How to setup home desktop server, to I could access it over ssh, in a "lower level"
That is, I could operate it, as I am physically at console, but remotely over ssh.
I would like to reboot into single user mode, do stuff there, reboot again is multi user mode, etc ..., all over ssh.

ATM, sshd is started upon start up of multi user mode and I can play over it, only from that point onward.
How would I implement "lower level"?


----------



## SirDice (Apr 15, 2011)

You can't. Single user means all processes are stopped, this will include sshd. When booting to single user mode the machine also won't have its network interfaces configured.

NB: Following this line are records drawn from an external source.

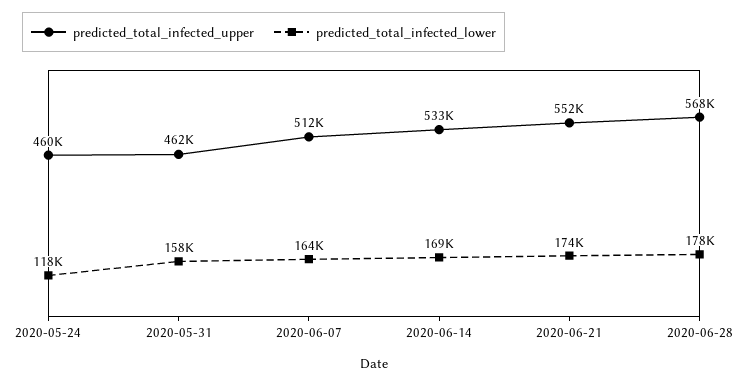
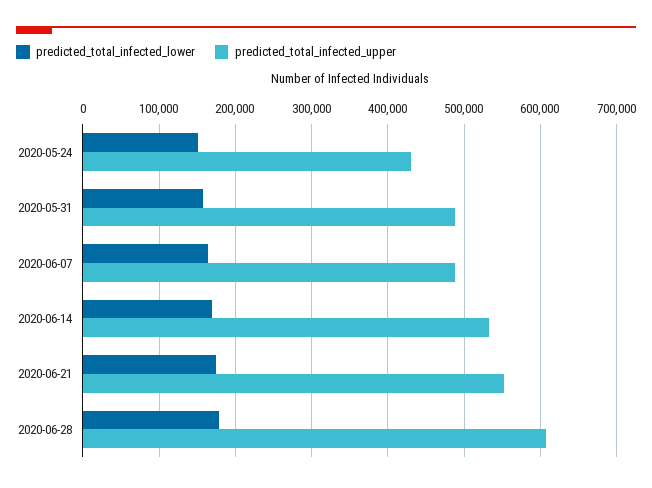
  {
    "predicted_total_infected_upper": {
-     "2020-05-24": 460000,
+     "2020-05-24": 430000,
-     "2020-05-31": 462000,
+     "2020-05-31": 490000,
-     "2020-06-07": 512000,
+     "2020-06-07": 490000,
      "2020-06-14": 533000,
      "2020-06-21": 552000,
-     "2020-06-28": 568000
+     "2020-06-28": 610000
    },
    "predicted_total_infected_lower": {
-     "2020-05-24": 118000,
+     "2020-05-24": 150000,
      "2020-05-31": 158000,
      "2020-06-07": 164000,
      "2020-06-14": 169000,
      "2020-06-21": 174000,
      "2020-06-28": 178000
    }
  }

You can however use a serial console, this can be used in single user mode. How to set that up is covered in the handbook. If you have 2 servers (or just 2 machines) you can 'cross' both serial consoles as most machines usually have 2 serial ports. You can access machineA using ssh and then use the serial console to access machineB.


----------



## da1 (Apr 15, 2011)

About a year ago I was asking the same questions. The answer for me was KVM over IP but since it was a bit expensive (around 1500E) I didn't buy it.

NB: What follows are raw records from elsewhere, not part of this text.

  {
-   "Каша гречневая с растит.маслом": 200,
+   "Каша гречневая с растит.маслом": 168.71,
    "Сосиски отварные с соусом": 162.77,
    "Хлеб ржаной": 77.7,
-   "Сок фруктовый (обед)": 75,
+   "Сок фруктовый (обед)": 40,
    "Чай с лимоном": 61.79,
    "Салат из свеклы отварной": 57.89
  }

BTW, I still have remotely administered machines and the way I go about it, when it comes to single user mode, is to call someone there . Usually, I'm quite careful not to bring the system to its knees (single user mode, that is).

Of course, Sir Dice's variant is a LOT cheaper


----------



## phoenix (Apr 15, 2011)

Get a motherboard that supports IPMI, and you will usually get SoL (serial port over lan) access to it.  Depending on the management chip, you can even get console redirection so you can get into the BIOS over the network.  Some require the use of proprietary management software, while others will let you SSH into the management chip, and others use standard IPMI (so you can use ipmitool from a Unix station).  Most of these also support power management, so you can reset, power off, power on, power cycle the system.

If you need remote access to a system, you really can't beat an IPMI management chip.

A small laptop connected via serial cable, with a networked power bar, and Wake-on-LAN enabled, is a close runner-up.    You won't be able to modify the BIOS remotely, but you will be able to power cycle the box, connect via serial console, and view everything from the loader menu onward.  Works pretty well.  I configured a couple of servers with laptops like this for clients, as they had the parts available, and no budget for buying new motherboards.


----------



## UNIXgod (Apr 15, 2011)

And here is a link =)
http://www.freebsd.org/doc/en_US.ISO8859-1/books/handbook/serialconsole-setup.html


----------



## Seeker (Apr 16, 2011)

Thx, crew_!_
You were very helpful.
I'll study, each option.


----------